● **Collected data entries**
┌────────

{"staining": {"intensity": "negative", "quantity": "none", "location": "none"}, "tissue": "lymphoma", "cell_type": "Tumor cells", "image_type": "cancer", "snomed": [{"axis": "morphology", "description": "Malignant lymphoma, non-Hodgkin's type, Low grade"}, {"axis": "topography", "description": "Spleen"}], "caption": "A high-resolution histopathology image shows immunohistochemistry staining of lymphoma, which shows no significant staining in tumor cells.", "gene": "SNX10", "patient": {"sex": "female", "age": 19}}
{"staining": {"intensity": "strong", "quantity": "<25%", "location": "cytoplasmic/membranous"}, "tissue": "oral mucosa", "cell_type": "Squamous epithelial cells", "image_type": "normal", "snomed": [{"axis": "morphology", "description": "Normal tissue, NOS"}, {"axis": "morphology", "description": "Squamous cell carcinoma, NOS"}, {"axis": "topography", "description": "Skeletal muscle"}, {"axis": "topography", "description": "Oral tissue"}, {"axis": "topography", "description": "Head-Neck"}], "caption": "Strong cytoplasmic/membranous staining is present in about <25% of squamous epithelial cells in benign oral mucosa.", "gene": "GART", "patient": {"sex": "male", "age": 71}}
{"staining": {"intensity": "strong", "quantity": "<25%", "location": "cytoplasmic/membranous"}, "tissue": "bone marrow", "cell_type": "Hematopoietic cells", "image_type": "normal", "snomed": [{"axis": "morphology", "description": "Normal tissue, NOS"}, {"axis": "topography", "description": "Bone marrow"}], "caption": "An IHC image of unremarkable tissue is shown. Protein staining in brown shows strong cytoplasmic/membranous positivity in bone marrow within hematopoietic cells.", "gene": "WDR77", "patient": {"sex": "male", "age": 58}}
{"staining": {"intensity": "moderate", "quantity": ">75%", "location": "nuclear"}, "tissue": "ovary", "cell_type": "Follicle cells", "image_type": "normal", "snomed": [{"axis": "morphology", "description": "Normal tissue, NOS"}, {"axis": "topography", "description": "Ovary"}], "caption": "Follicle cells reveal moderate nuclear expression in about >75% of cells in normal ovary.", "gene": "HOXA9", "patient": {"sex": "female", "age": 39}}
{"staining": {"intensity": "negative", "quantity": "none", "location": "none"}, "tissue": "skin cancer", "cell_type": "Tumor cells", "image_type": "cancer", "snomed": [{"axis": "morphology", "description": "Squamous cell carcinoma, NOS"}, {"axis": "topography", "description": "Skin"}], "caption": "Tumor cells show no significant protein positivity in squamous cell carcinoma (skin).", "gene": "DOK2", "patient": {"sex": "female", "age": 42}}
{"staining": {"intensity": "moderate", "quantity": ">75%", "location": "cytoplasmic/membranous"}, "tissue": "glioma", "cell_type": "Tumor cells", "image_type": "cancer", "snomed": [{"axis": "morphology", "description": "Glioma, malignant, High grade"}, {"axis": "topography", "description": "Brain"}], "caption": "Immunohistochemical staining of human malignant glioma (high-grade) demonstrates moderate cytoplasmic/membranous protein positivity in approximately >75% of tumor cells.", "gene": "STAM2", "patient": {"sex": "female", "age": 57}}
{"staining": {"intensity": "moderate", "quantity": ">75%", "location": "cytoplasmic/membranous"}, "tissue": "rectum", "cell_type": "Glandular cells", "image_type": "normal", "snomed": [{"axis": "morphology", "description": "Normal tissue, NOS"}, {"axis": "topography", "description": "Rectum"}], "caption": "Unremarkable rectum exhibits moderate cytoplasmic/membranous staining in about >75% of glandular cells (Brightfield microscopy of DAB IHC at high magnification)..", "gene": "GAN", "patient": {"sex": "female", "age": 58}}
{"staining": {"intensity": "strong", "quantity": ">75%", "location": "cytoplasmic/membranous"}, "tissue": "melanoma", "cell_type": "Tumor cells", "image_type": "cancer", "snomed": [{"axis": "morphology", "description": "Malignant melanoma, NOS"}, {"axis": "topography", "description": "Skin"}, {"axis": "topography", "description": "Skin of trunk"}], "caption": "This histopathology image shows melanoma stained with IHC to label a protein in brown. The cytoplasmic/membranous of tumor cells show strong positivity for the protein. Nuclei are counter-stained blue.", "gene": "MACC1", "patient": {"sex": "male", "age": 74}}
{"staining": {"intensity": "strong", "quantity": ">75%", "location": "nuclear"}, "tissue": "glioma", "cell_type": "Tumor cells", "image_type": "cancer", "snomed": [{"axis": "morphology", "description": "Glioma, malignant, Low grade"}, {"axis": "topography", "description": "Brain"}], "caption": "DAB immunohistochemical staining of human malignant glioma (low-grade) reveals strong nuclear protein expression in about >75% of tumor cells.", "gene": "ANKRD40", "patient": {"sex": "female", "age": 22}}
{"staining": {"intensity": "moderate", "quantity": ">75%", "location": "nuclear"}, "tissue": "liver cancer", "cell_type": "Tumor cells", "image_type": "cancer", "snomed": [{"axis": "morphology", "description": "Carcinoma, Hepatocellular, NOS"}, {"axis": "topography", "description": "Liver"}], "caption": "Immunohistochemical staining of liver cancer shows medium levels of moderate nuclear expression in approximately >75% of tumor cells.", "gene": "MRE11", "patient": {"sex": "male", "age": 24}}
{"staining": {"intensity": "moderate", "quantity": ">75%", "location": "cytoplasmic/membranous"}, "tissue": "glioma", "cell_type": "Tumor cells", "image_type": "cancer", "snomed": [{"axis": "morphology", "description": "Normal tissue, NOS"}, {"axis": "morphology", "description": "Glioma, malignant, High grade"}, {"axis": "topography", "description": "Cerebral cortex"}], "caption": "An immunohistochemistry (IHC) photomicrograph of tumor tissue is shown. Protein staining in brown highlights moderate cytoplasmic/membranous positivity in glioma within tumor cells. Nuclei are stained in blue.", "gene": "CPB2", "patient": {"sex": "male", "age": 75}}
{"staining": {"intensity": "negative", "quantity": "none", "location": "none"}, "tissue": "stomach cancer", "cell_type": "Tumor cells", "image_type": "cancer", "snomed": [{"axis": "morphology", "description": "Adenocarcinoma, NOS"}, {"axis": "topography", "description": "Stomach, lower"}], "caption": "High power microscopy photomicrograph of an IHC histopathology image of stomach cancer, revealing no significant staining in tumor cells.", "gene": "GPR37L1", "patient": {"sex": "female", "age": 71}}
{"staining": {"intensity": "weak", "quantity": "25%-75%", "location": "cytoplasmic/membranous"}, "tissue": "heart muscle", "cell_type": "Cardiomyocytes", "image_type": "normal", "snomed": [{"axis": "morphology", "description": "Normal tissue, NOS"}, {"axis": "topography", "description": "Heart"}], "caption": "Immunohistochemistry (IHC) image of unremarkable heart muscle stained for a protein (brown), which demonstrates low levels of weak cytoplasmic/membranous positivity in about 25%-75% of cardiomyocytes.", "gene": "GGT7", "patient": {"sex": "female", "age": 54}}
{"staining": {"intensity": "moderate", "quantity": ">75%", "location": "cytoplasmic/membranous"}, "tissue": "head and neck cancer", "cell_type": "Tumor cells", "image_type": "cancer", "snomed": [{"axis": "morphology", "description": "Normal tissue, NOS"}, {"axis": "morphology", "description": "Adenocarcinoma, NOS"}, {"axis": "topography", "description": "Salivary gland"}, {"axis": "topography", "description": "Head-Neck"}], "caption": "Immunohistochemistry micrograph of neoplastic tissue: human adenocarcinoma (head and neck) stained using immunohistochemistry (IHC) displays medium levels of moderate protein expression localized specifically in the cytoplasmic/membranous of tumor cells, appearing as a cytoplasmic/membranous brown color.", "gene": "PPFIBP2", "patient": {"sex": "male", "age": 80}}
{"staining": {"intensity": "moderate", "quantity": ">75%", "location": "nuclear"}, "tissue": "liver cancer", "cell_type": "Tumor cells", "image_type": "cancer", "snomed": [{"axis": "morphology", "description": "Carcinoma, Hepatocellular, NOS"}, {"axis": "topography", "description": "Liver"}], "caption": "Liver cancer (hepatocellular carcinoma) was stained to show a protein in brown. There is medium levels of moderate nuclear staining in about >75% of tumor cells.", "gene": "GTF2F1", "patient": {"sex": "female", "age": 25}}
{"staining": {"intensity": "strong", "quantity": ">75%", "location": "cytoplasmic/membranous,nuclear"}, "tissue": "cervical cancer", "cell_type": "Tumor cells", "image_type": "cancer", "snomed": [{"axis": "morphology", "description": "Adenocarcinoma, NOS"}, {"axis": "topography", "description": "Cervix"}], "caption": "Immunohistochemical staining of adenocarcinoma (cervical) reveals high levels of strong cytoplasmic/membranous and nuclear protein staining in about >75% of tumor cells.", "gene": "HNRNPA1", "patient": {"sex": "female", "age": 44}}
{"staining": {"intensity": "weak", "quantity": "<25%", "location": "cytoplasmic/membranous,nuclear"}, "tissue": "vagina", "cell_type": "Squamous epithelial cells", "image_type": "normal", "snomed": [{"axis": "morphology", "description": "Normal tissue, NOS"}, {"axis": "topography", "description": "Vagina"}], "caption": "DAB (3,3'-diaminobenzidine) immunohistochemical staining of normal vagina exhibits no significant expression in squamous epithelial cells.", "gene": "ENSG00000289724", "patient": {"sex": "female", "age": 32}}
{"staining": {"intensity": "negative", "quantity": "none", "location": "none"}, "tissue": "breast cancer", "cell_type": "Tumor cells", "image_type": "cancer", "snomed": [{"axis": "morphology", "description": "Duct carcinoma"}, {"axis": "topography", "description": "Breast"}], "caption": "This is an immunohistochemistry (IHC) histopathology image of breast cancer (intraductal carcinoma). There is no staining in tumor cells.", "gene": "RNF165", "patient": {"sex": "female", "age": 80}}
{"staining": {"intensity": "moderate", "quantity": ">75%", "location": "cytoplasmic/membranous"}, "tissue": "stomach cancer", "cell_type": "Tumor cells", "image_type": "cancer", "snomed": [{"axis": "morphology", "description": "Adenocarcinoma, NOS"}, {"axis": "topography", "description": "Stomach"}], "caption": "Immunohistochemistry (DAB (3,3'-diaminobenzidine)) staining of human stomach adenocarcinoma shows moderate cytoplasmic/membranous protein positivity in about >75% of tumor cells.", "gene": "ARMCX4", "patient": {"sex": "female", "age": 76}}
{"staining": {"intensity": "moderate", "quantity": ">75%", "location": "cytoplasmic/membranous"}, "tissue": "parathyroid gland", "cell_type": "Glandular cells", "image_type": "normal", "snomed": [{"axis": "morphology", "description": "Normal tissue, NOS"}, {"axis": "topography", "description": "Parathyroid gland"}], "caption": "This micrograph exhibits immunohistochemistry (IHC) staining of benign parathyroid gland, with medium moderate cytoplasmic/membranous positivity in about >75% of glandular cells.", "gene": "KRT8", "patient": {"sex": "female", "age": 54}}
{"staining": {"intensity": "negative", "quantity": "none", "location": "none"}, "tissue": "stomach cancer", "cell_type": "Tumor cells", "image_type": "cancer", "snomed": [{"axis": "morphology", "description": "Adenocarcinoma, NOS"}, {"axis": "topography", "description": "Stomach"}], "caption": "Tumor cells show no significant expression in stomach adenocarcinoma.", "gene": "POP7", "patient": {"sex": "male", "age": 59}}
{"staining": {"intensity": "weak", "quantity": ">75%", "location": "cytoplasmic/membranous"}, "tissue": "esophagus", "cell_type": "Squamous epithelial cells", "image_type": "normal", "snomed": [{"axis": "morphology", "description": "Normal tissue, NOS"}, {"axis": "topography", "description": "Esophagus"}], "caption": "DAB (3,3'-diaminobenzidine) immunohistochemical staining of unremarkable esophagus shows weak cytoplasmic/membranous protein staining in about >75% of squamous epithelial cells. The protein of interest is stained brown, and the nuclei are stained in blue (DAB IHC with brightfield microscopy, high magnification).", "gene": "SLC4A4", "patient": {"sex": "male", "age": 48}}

└────────

● **Problem details**
Return, with no change at all, every line in the entries above from the line containing "malignant glioma (low-grade)" through the line containing "immunohistochemistry (IHC) photomicrograph".

● **Completed exercise**
{"staining": {"intensity": "strong", "quantity": ">75%", "location": "nuclear"}, "tissue": "glioma", "cell_type": "Tumor cells", "image_type": "cancer", "snomed": [{"axis": "morphology", "description": "Glioma, malignant, Low grade"}, {"axis": "topography", "description": "Brain"}], "caption": "DAB immunohistochemical staining of human malignant glioma (low-grade) reveals strong nuclear protein expression in about >75% of tumor cells.", "gene": "ANKRD40", "patient": {"sex": "female", "age": 22}}
{"staining": {"intensity": "moderate", "quantity": ">75%", "location": "nuclear"}, "tissue": "liver cancer", "cell_type": "Tumor cells", "image_type": "cancer", "snomed": [{"axis": "morphology", "description": "Carcinoma, Hepatocellular, NOS"}, {"axis": "topography", "description": "Liver"}], "caption": "Immunohistochemical staining of liver cancer shows medium levels of moderate nuclear expression in approximately >75% of tumor cells.", "gene": "MRE11", "patient": {"sex": "male", "age": 24}}
{"staining": {"intensity": "moderate", "quantity": ">75%", "location": "cytoplasmic/membranous"}, "tissue": "glioma", "cell_type": "Tumor cells", "image_type": "cancer", "snomed": [{"axis": "morphology", "description": "Normal tissue, NOS"}, {"axis": "morphology", "description": "Glioma, malignant, High grade"}, {"axis": "topography", "description": "Cerebral cortex"}], "caption": "An immunohistochemistry (IHC) photomicrograph of tumor tissue is shown. Protein staining in brown highlights moderate cytoplasmic/membranous positivity in glioma within tumor cells. Nuclei are stained in blue.", "gene": "CPB2", "patient": {"sex": "male", "age": 75}}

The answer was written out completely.